Find the lines in the records that carry the word "Left". Copy each one.

○ ○ ○ ○

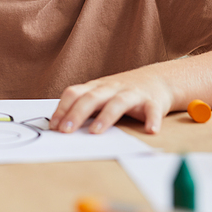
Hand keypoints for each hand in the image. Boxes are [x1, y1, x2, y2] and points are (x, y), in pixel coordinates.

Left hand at [49, 68, 174, 134]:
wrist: (158, 79)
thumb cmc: (123, 92)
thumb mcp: (101, 94)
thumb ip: (84, 107)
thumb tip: (60, 126)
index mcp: (96, 87)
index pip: (75, 93)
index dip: (62, 108)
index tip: (53, 126)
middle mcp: (112, 88)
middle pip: (92, 97)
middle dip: (77, 113)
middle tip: (66, 131)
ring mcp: (132, 93)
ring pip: (118, 102)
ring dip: (106, 117)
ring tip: (96, 132)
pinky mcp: (152, 102)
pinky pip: (152, 110)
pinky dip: (152, 119)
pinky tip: (150, 130)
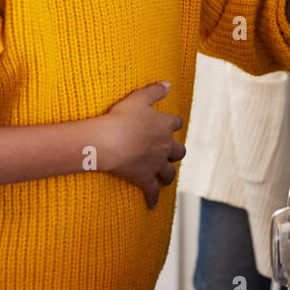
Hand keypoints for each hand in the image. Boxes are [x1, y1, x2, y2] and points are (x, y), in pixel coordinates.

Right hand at [94, 81, 183, 209]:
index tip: (170, 124)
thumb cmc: (123, 117)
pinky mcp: (145, 178)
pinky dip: (153, 198)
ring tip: (166, 177)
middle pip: (179, 150)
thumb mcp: (139, 97)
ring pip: (169, 172)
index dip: (172, 123)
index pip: (175, 122)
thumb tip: (168, 84)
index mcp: (164, 125)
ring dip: (168, 174)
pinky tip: (152, 205)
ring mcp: (156, 163)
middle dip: (175, 151)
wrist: (111, 142)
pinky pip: (152, 191)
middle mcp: (165, 145)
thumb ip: (155, 90)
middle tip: (170, 153)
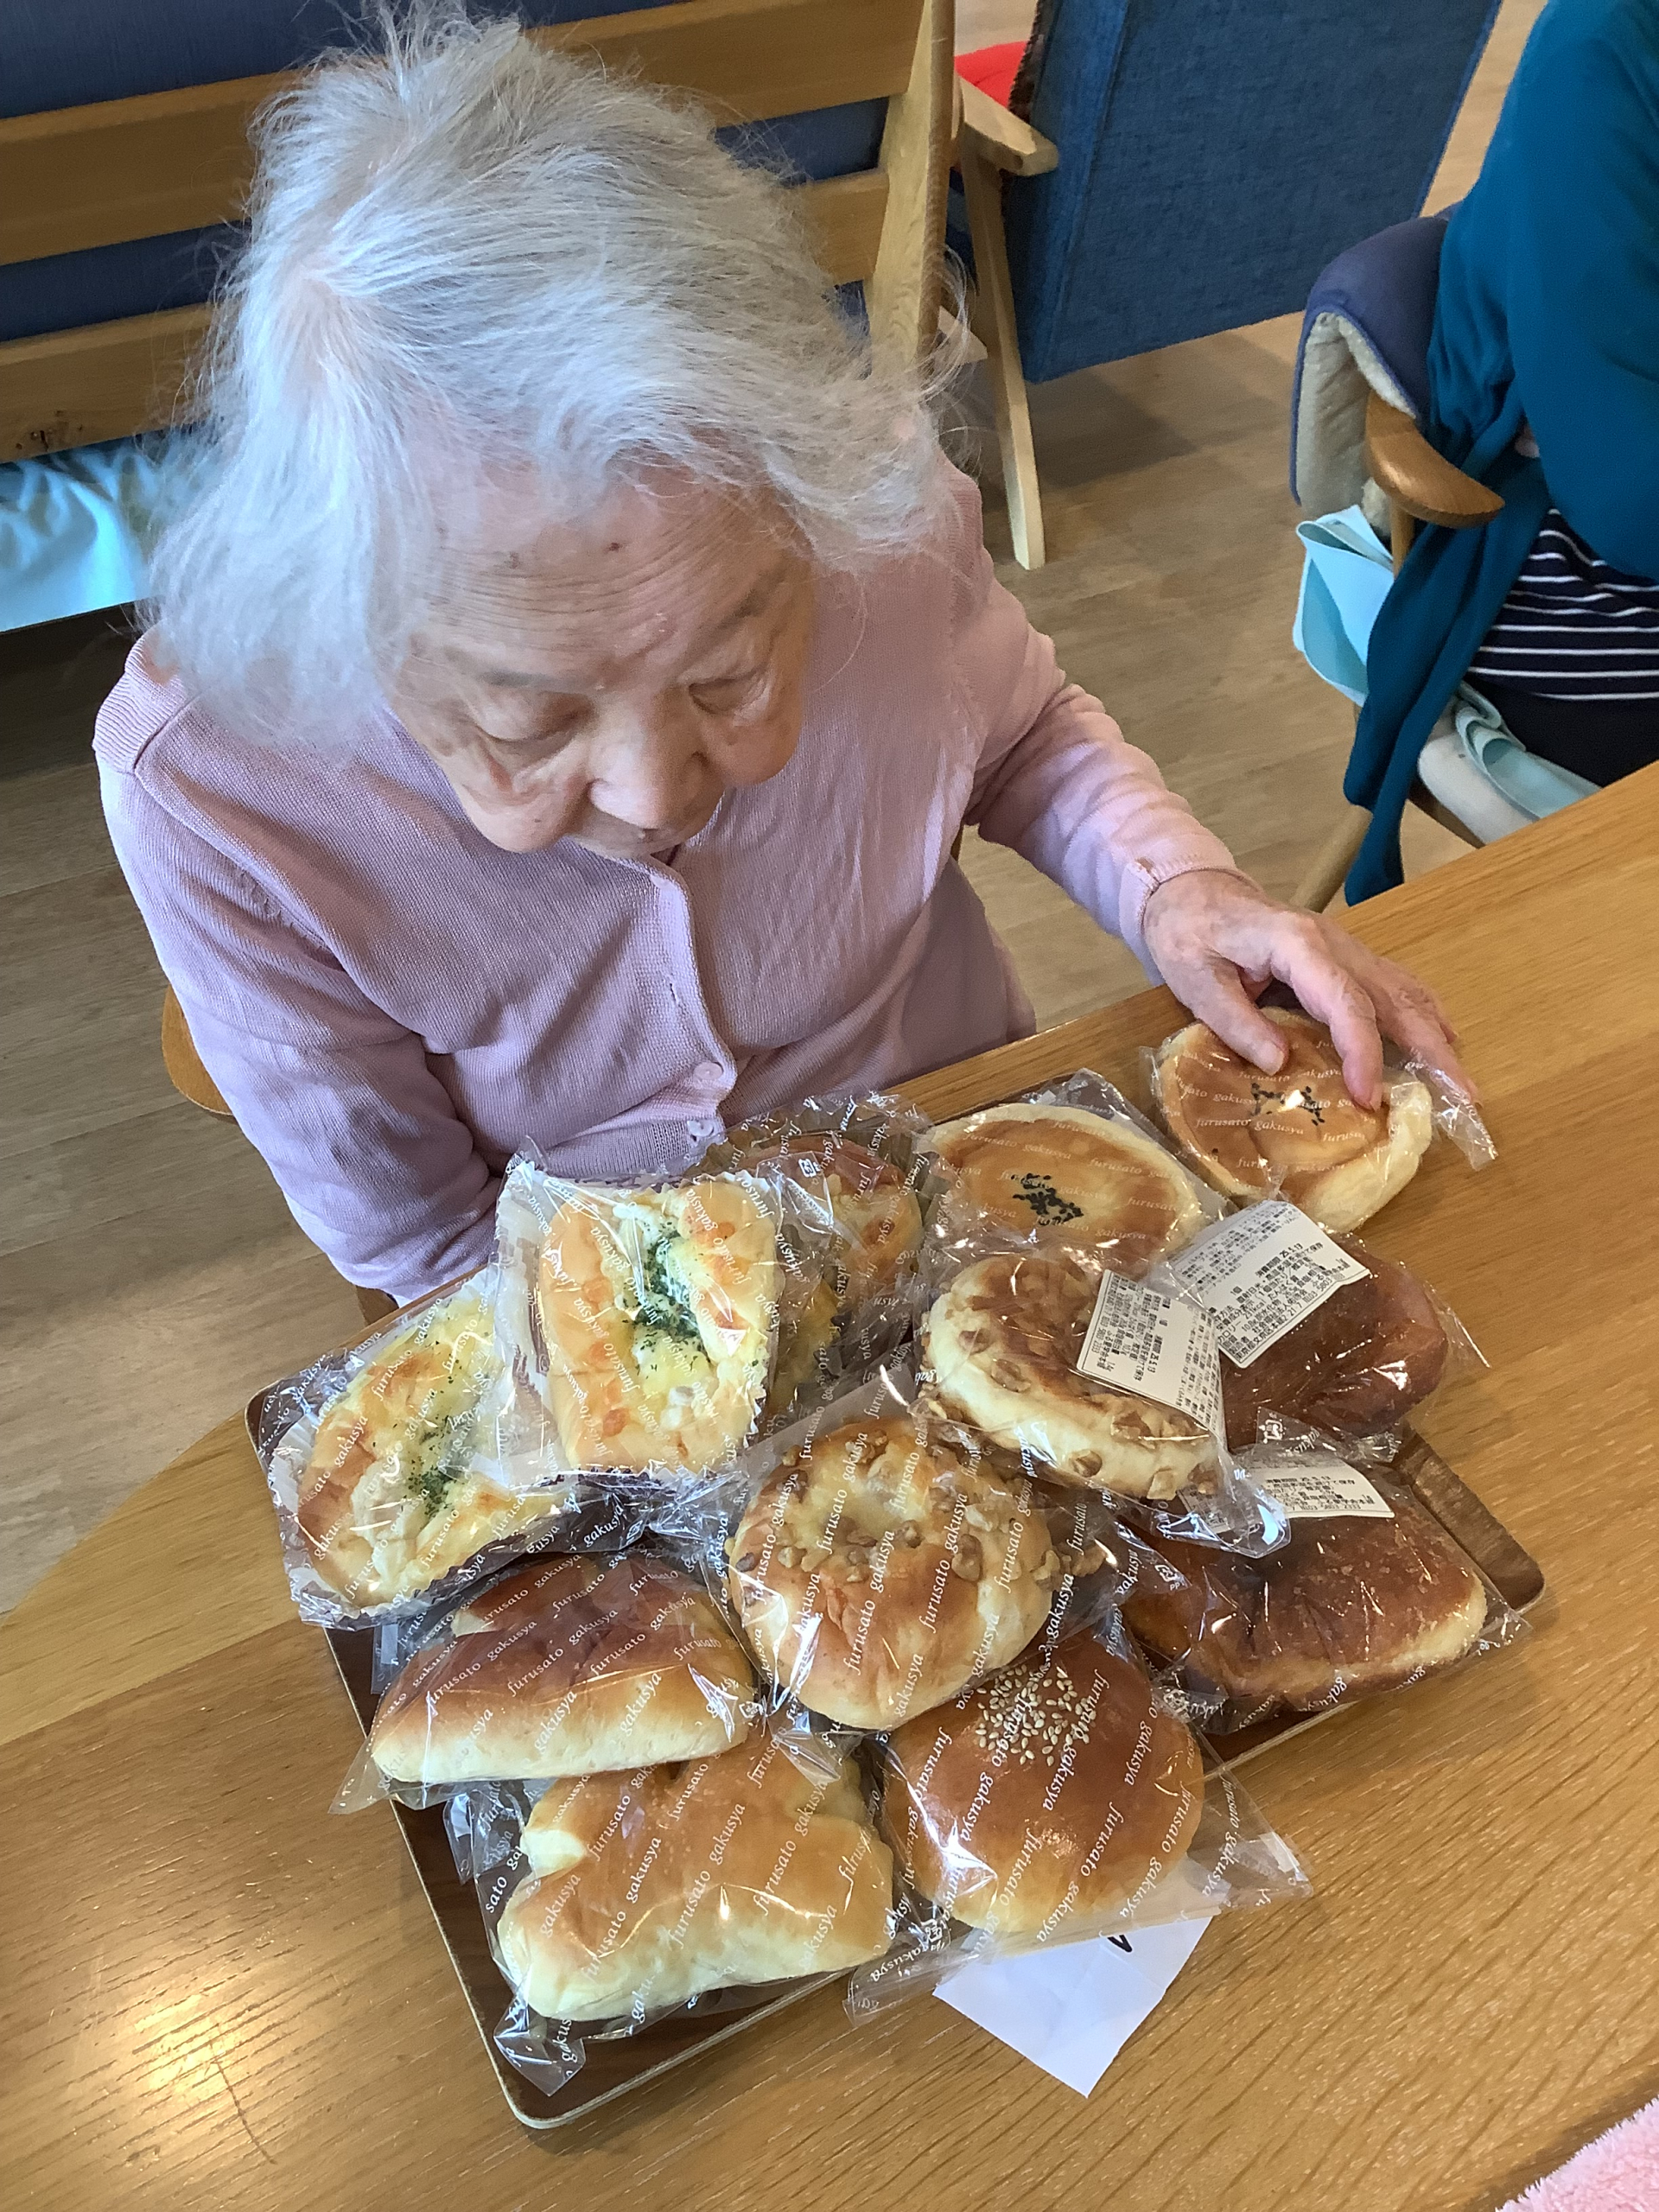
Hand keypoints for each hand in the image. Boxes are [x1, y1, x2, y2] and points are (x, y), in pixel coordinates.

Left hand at [1140, 870, 1475, 1109]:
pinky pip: (1394, 986)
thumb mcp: (1193, 980)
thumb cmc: (1188, 933)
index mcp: (1297, 944)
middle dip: (1431, 1049)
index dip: (1363, 1053)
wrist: (1192, 889)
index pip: (1346, 1003)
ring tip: (1462, 1084)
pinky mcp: (1345, 958)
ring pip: (1404, 990)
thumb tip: (1281, 1063)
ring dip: (1436, 1037)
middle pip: (1394, 997)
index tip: (1369, 1098)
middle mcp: (1335, 943)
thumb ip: (1235, 1022)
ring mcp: (1345, 948)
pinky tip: (1440, 1045)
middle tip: (1463, 1098)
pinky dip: (1422, 1018)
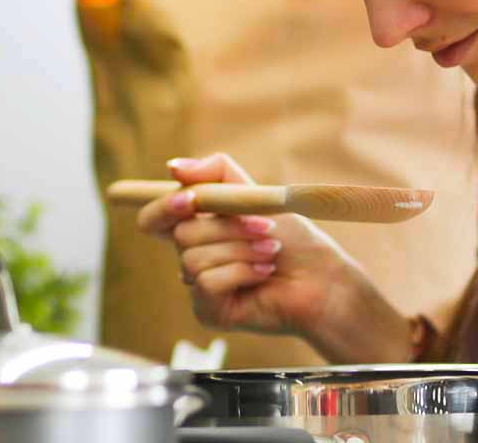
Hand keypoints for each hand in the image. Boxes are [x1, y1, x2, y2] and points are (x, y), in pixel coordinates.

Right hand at [135, 153, 410, 361]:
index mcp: (198, 227)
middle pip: (180, 233)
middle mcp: (192, 256)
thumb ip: (216, 174)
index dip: (164, 206)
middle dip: (228, 226)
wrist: (323, 278)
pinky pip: (207, 283)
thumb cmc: (294, 239)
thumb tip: (173, 167)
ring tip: (271, 251)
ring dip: (240, 249)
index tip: (190, 200)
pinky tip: (264, 273)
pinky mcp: (209, 311)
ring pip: (193, 258)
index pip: (154, 218)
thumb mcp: (255, 195)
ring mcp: (198, 286)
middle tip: (265, 228)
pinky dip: (242, 272)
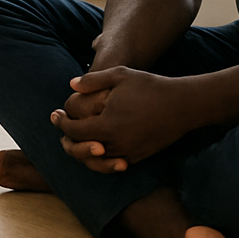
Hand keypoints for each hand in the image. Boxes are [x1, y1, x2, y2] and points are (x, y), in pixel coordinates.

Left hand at [51, 67, 194, 170]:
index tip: (56, 114)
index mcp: (107, 126)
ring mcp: (128, 153)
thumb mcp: (120, 75)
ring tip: (76, 137)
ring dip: (82, 149)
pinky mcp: (139, 157)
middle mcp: (115, 144)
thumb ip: (93, 80)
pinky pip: (113, 162)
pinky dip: (101, 156)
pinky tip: (96, 143)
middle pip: (80, 150)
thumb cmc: (150, 86)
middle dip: (67, 139)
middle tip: (62, 126)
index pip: (74, 130)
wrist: (182, 105)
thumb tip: (71, 85)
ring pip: (96, 160)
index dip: (61, 122)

○ ○ ○ ○

*RESULT OF THE TASK*:
Left hand at [49, 68, 174, 134]:
Left hand at [1140, 870, 1475, 1109]:
Left hand at [51, 67, 194, 170]:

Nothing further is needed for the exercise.